[STUDY MATERIAL Boundary: Start]
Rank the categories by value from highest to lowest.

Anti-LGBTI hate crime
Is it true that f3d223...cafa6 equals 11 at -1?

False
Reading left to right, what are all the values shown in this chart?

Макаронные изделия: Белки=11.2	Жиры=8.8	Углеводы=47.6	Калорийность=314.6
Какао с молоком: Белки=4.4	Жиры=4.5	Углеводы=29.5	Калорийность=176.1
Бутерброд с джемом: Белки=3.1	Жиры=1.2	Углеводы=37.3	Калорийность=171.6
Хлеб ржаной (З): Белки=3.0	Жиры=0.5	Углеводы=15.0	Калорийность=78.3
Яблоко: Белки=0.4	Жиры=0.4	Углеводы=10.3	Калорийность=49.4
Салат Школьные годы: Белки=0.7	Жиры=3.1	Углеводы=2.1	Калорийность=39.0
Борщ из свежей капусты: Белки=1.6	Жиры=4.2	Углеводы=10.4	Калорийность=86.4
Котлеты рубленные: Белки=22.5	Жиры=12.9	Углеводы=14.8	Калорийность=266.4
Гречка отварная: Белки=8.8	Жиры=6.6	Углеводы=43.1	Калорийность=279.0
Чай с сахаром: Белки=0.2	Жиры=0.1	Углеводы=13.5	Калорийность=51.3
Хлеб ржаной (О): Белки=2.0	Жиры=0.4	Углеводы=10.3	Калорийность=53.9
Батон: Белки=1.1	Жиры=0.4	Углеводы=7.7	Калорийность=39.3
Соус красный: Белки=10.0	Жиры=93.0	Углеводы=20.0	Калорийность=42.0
[STUDY MATERIAL Boundary: End]
[STUDY MATERIAL Boundary: Start]
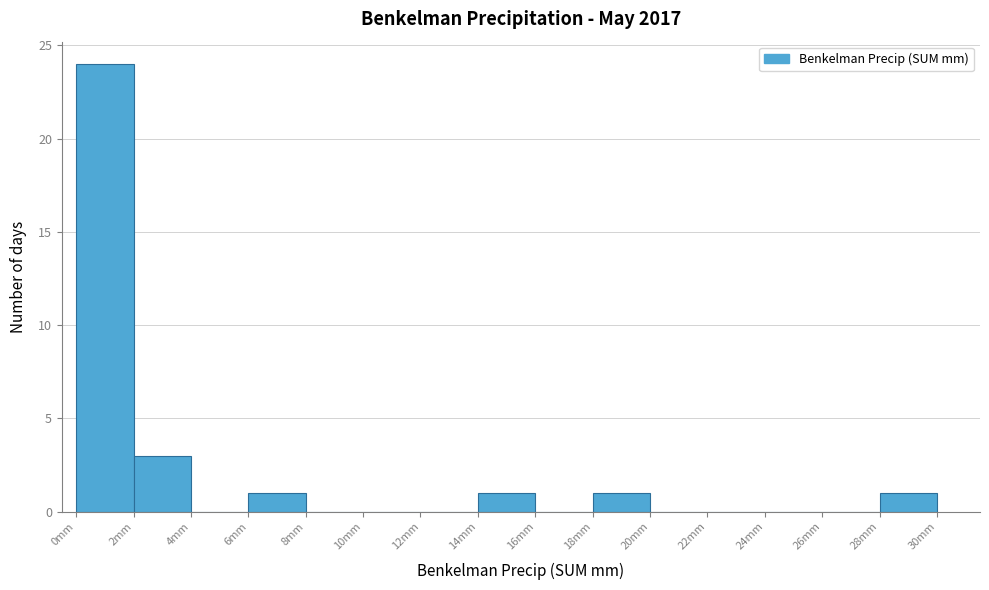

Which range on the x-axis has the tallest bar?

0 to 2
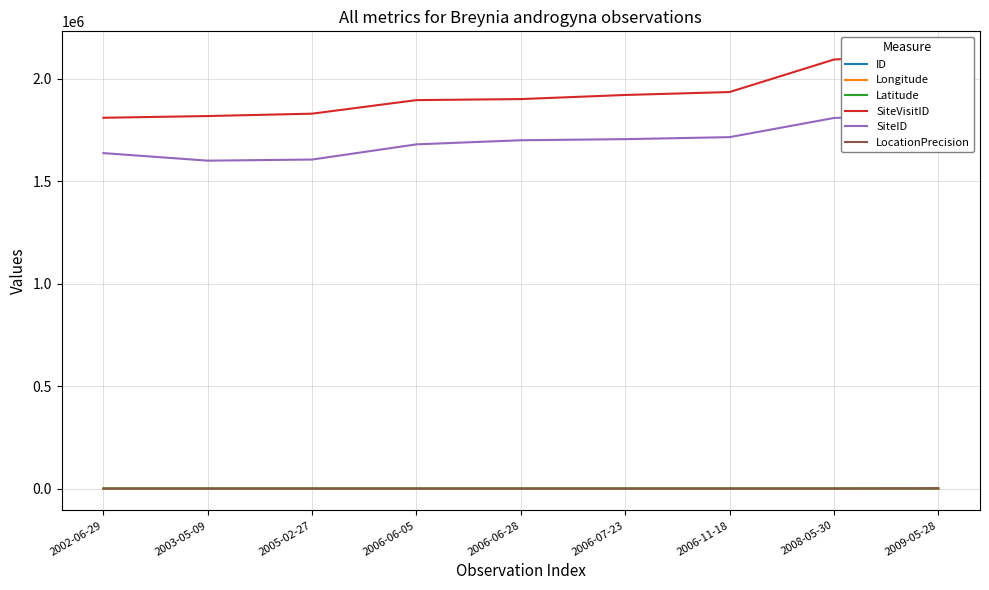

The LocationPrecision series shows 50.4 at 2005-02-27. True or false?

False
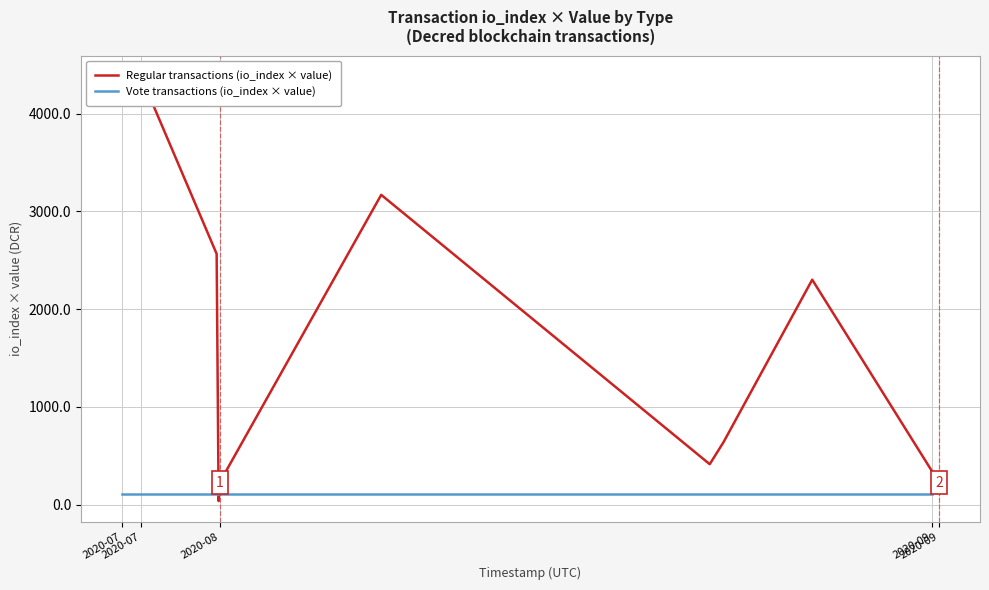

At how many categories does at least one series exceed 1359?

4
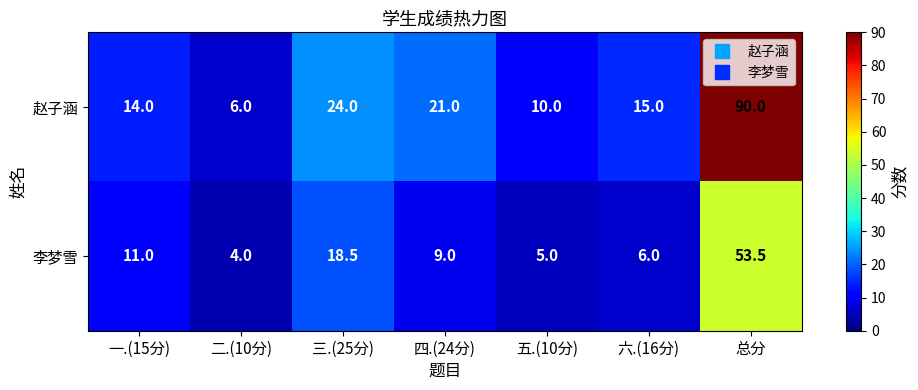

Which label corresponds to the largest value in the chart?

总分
[STUDY MATERIAL Boundary: End]
EXERCISE INSTRUCTIONS
Quote the stored items word for word, starting at the line containing "Which range on" and going down through the line containing "Which label corresponds". Leave out the pictures.

ANSWER SECTION
Which range on the x-axis has the tallest bar?

0 to 2

The LocationPrecision series shows 50.4 at 2005-02-27. True or false?

False

At how many categories does at least one series exceed 1359?

4

Which label corresponds to the largest value in the chart?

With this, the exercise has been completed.